WHAT IS REQUIRED -
Please reproduce the line containing "LoadBalancer we used" and every line after it in the records below, exactly and with nothing else.

SUPPLIED DATA -
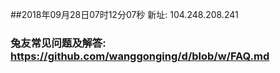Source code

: ##2018年09月28日07时12分07秒 新址: 104.248.208.241
### 兔友常见问题及解答: https://github.com/wanggonging/d/blob/w/FAQ.md
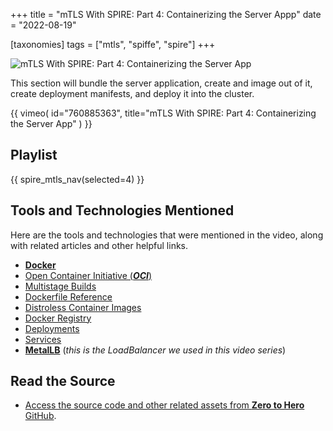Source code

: +++
title = "mTLS With SPIRE: Part 4: Containerizing the Server Appp"
date = "2022-08-19"

[taxonomies]
tags = ["mtls", "spiffe", "spire"]
+++

![mTLS With SPIRE: Part 4: Containerizing the Server App](/images/size/w1200/2024/03/containers.png)

This section will bundle the server application, create and image out of it,
create deployment manifests, and deploy it into the cluster.

{{ 
  vimeo(
    id="760885363", 
    title="mTLS With SPIRE: Part 4: Containerizing the Server App"
  ) 
}}

## Playlist

{{ spire_mtls_nav(selected=4) }}

## Tools and Technologies Mentioned

Here are the tools and technologies that were mentioned in the video, along with
related articles and other helpful links.

* [**Docker**](https://www.docker.com/)
* [Open Container Initiative (**_OCI_**)](https://opencontainers.org/)
* [Multistage Builds](https://docs.docker.com/build/building/multi-stage/)
* [Dockerfile Reference](https://docs.docker.com/engine/reference/builder/)
* [Distroless Container Images](https://github.com/GoogleContainerTools/distroless)
* [Docker Registry](https://docs.docker.com/registry/)
* [Deployments](https://kubernetes.io/docs/concepts/workloads/controllers/deployment/)
* [Services](https://kubernetes.io/docs/concepts/services-networking/service/)
* [**MetalLB**](https://metallb.universe.tf/) (_this is the LoadBalancer we used
  in this video series_)

## Read the Source

* [Access the source code and other related assets from **Zero to Hero** GitHub](https://github.com/zerotohero-dev/spire-mtls).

RESULT OF THIS EXERCISE -
* [**MetalLB**](https://metallb.universe.tf/) (_this is the LoadBalancer we used
  in this video series_)

## Read the Source

* [Access the source code and other related assets from **Zero to Hero** GitHub](https://github.com/zerotohero-dev/spire-mtls).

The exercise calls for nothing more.